§ **TASK REQUIREMENTS**: In the text below about the Paston Footprints program, which bodies have funded the work so far?

§ **SELECTED EXTRACT**:

Impact legacies are arising in the form of 'Paston Footprints', a major cultural, health and creative partnership programme with over 60 organisations (so far!), of which she is Co-Director. To date, this work has been funded by the NLHF, ESRC, Arts Council, Historic England and UEA. Winner of the Innovation and Impact 2022 award for Social and Cultural impact, see: Heritage Walks | Paston Footprints and This Is Paston: Welcome to the World of the Pastons

This interest in cross-cultural archive interactions has developed from her publications on heritage, health and place with the social geographer, Andrew Power, in her AHRC ‘Preserving Place’ project on mapping community archival practices. Research into the wellbeing effects of community heritage was inspired by her experience working with UEA’s landscape historians on the ‘All Our Stories’ AHRC Connected Communities project, having spent the previous decade in multiple community co-production projects (on figures such as John Lydgate, Julian of Norwich and William Cunningham). Karen was profiled in RCUK's Concordat for Public Engagment with Research.

§ **PROVIDED MATERIAL**:
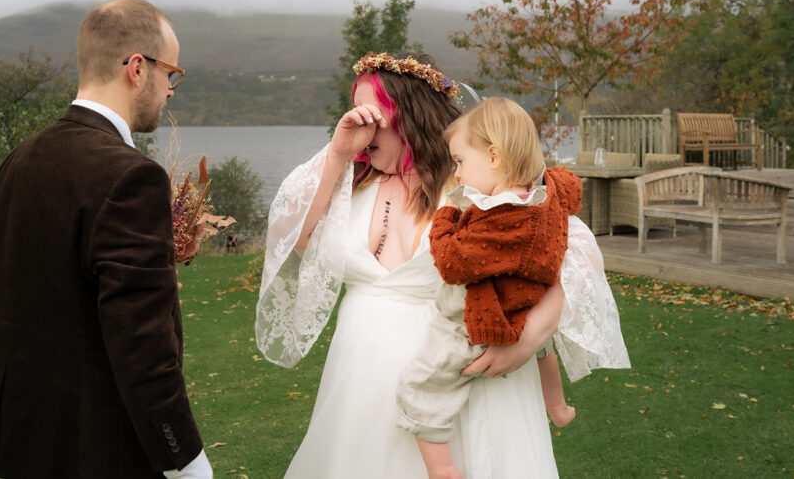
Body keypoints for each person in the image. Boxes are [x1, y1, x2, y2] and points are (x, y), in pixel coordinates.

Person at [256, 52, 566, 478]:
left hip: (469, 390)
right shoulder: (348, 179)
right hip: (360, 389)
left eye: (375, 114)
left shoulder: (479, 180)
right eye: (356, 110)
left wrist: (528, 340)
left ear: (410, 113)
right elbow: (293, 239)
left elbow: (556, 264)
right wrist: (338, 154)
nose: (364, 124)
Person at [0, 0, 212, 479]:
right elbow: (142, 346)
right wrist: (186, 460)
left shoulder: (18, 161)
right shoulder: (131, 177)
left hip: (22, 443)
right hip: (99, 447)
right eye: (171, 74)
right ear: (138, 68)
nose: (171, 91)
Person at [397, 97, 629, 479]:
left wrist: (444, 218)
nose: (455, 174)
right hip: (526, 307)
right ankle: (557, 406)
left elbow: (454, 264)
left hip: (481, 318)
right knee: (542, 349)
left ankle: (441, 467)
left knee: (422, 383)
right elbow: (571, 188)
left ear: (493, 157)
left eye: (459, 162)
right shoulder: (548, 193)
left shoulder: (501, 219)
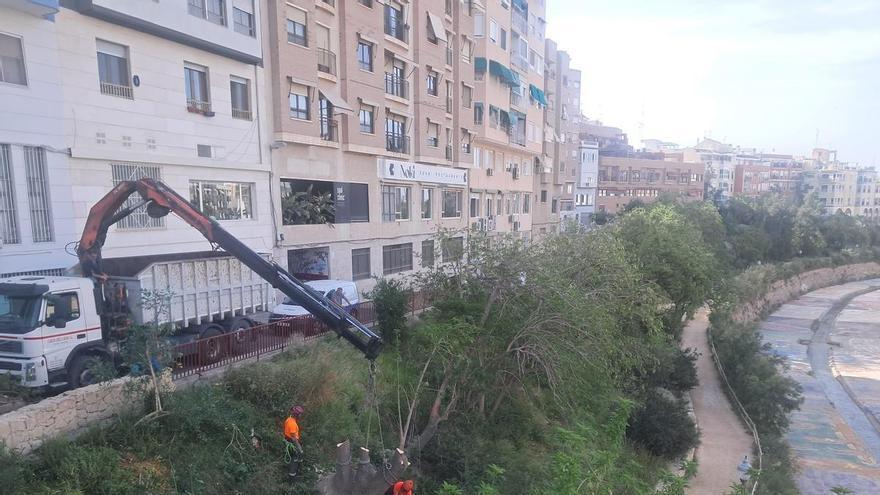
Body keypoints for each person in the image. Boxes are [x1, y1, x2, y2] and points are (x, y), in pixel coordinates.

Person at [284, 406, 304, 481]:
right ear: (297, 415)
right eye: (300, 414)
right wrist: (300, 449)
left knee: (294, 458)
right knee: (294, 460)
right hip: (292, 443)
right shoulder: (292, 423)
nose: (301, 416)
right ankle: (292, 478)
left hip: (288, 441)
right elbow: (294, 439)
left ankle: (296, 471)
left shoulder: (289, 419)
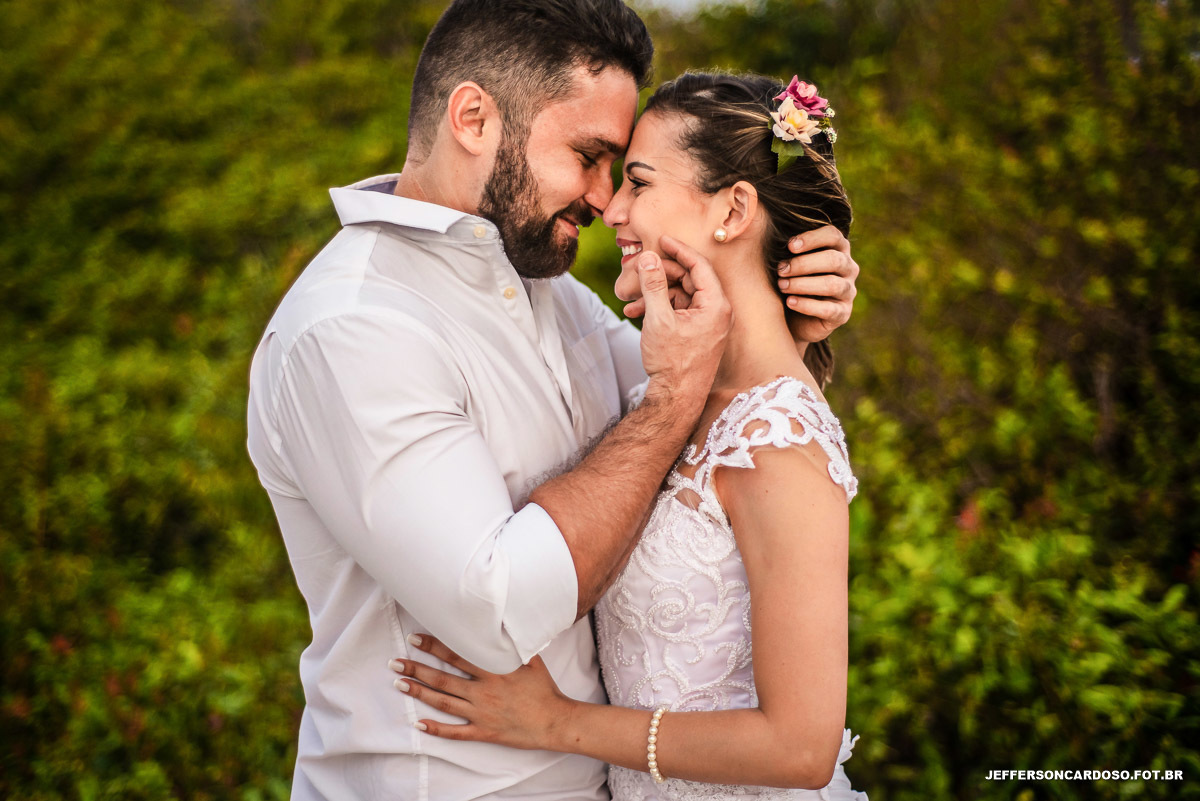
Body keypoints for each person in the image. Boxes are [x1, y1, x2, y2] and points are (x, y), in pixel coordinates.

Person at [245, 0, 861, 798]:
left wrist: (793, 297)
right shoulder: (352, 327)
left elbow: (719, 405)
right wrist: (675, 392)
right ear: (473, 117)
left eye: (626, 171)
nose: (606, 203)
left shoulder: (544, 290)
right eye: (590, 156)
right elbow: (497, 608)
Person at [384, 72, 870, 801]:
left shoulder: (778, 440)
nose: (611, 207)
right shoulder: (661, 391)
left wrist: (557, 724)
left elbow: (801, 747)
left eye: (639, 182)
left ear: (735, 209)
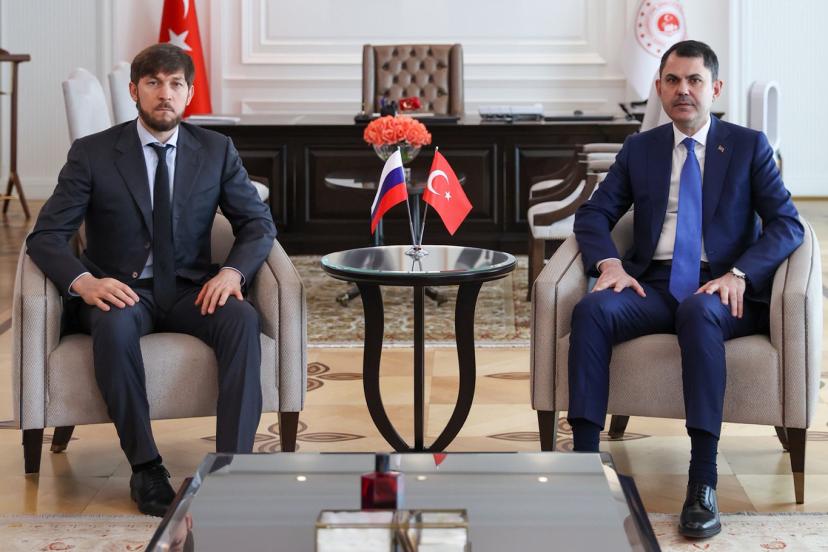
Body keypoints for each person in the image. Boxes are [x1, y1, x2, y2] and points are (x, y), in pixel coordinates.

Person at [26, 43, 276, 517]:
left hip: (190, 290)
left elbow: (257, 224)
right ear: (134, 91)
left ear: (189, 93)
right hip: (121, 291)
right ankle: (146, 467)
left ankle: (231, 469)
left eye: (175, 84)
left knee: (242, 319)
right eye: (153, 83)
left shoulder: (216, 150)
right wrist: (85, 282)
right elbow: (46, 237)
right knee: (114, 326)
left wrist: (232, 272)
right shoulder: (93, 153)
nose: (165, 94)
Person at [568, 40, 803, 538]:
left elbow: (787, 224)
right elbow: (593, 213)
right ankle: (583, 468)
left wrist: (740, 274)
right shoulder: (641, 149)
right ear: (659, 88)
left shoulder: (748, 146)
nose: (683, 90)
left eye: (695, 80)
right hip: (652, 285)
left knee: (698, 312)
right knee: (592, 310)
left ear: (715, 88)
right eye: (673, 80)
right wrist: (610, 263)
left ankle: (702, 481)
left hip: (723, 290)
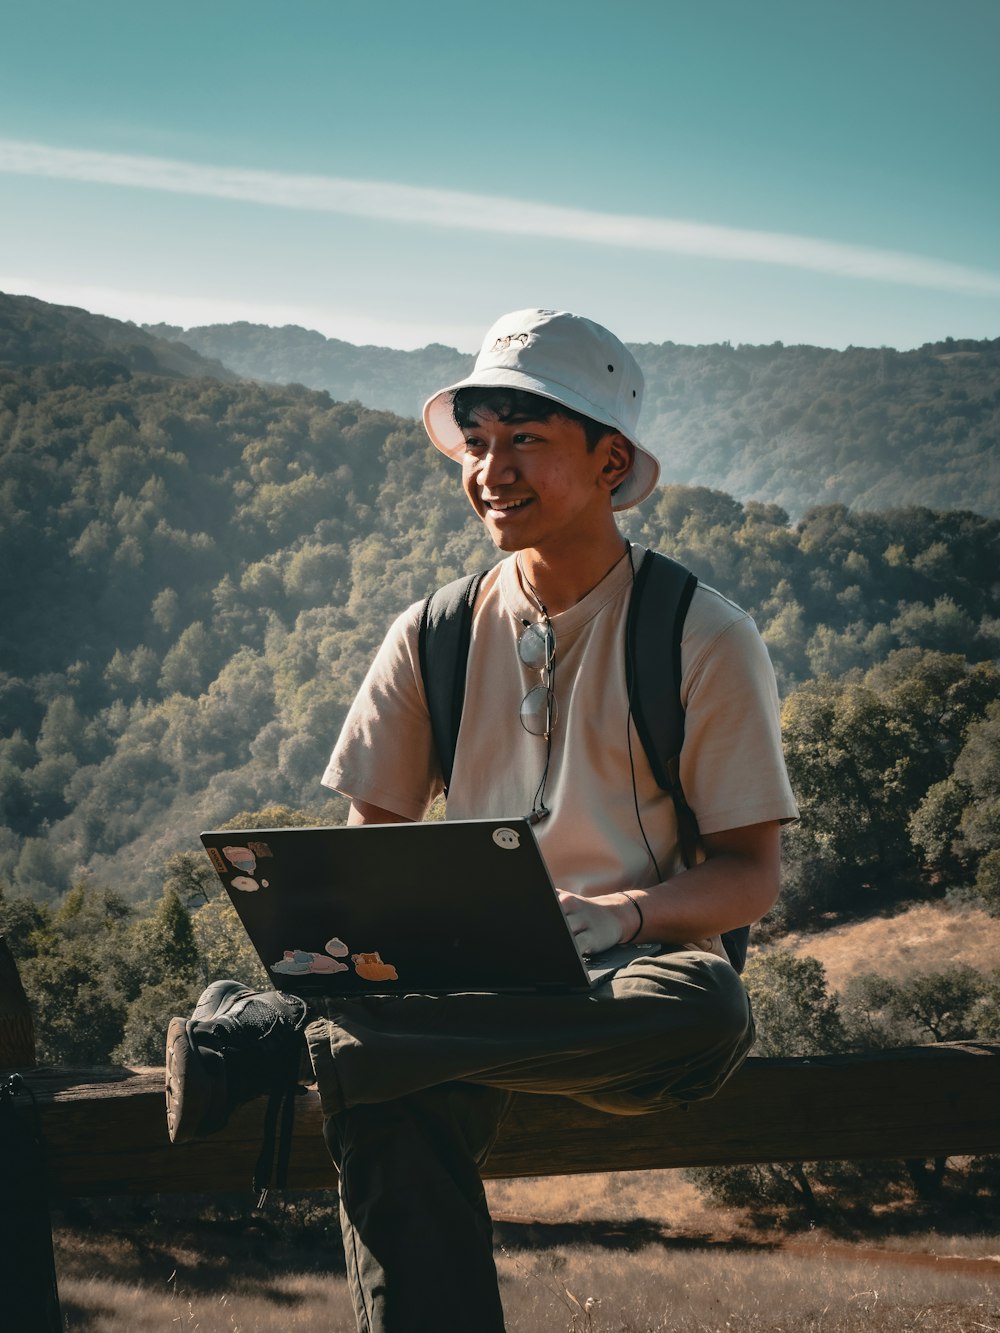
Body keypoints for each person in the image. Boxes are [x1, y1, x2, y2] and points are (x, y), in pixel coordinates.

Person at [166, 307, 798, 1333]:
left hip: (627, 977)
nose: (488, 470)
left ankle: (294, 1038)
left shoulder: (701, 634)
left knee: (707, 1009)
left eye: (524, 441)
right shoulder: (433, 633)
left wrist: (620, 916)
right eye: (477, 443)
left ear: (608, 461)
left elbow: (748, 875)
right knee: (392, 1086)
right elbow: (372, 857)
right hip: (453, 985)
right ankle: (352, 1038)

§ **TASK RESULT**: The NLHF, ESRC, Arts Council, Historic England and UEA.